College Football Tournament Not Preferred by Public, Poll Says

College football’s current format for crowning a national champion is preferable to holding a postseason tournament like college basketball, according to almost half of the people questioned by the Seton Hall Sports Poll.

The poll, conducted among 779 people by telephone across the U.S. from March 26 to 28, found 44 percent of the respondents said they would keep the Bowl Championship Series system, while 37 percent opted for a national tournament. The remaining 19 percent said they didn’t know. The poll had a margin of error for the full sample of plus or minus 3.6 percent.

The poll results were reported as executives from college athletic conferences and the BCS are discussing possible alternatives to the current system, which combines voting polls and computer rankings to determine the No. 1 and No. 2 teams that play for the national title in college football’s highest tier.

“I think the problem with a football playoff is that no one has been able to figure out what that would look like,” Rick Gentile, director of the poll at Seton Hall University in South Orange, New Jersey, said in a telephone interview. “Every proposal that has been laid out has been fairly unacceptable and this year’s game was controversy free.

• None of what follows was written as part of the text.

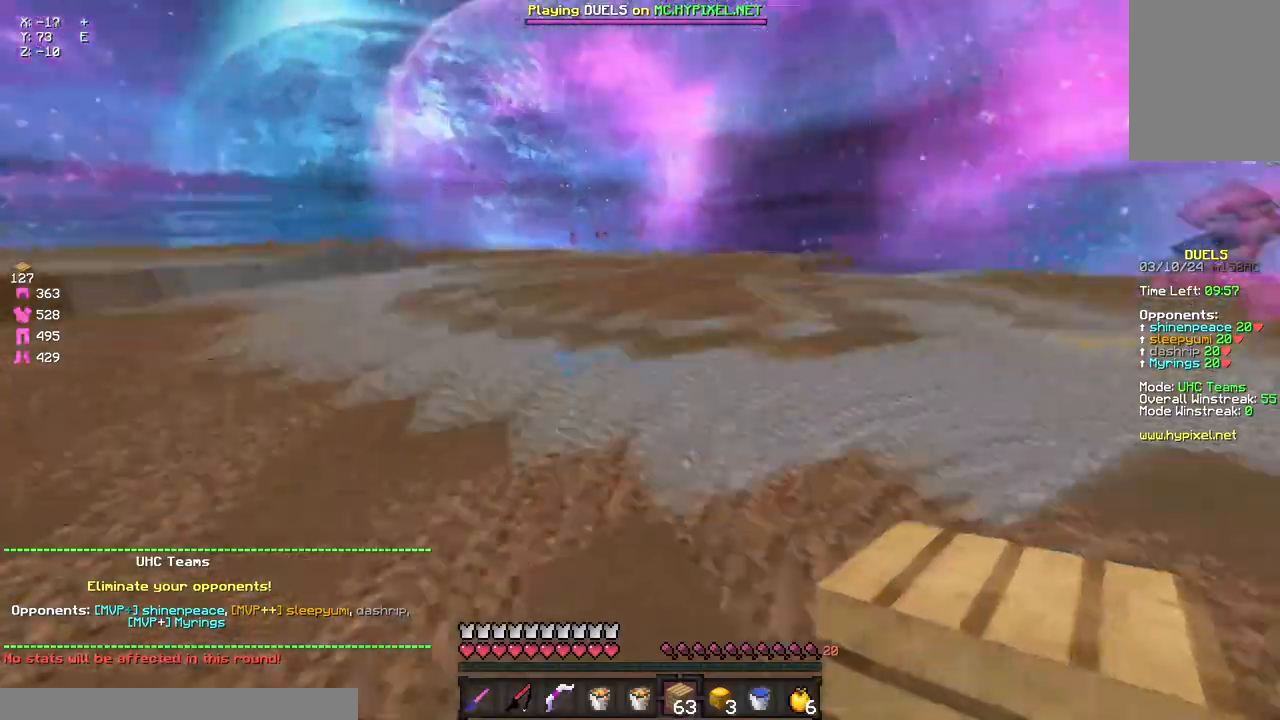
{"keys": ["a", "space", "w"], "mouse": [], "events": [[83, "a", "down"]]}
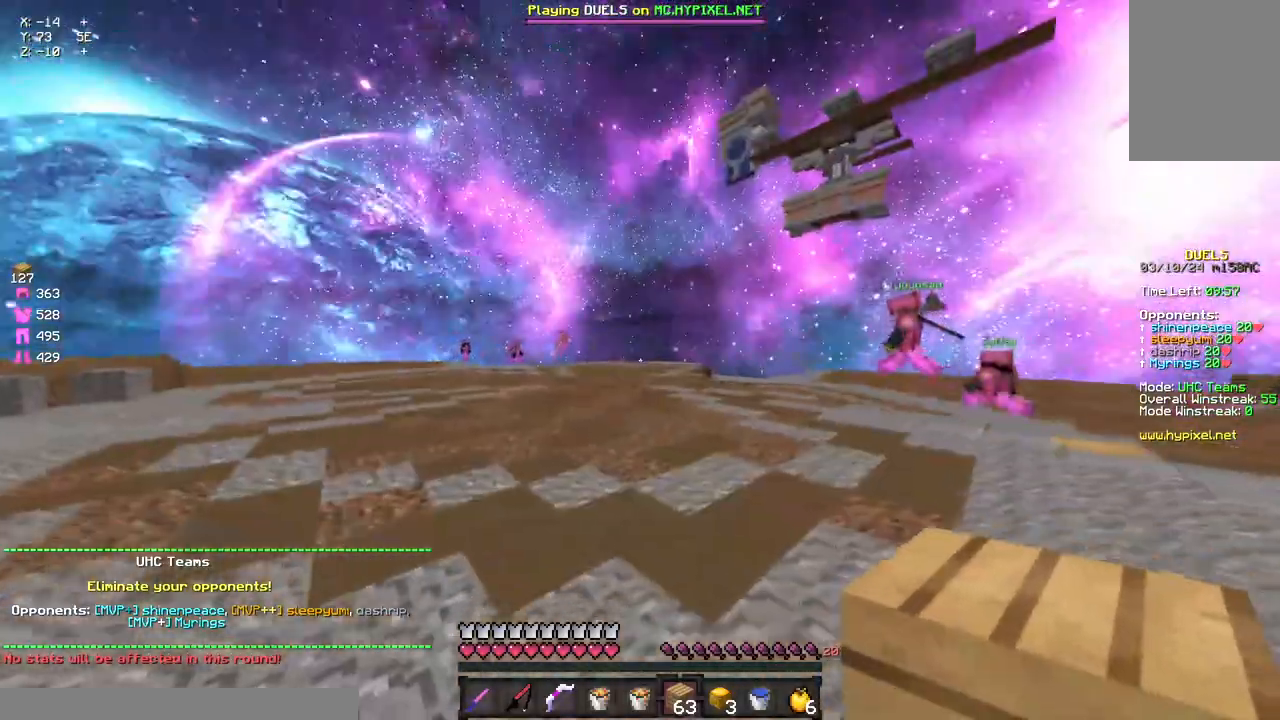
{"keys": ["space", "w"], "mouse": [], "events": [[450, "a", "up"]]}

I think the problem is that people can’t envision how it would work.”

The University of Alabama, ranked No. 2 going into the game, beat No. 1 Louisiana State University 21-0 in the Superdome in New Orleans to win the national championship this past season.
Sports Fans

When Seton Hall’s poll focused on people who identified themselves as sports fans, 37 percent said they would prefer a tournament. Among those who said they followed sports “somewhat,” the number rose to 50 percent. Among people who said they watched sports closely, 61 percent said they would prefer a tournament.

“People are still leaning toward, ‘Yeah, it kind of works,’” Gentile said. “That’s what you are getting from the general population. That would probably change if you get into December and there are a few undefeated teams left out of the mix.”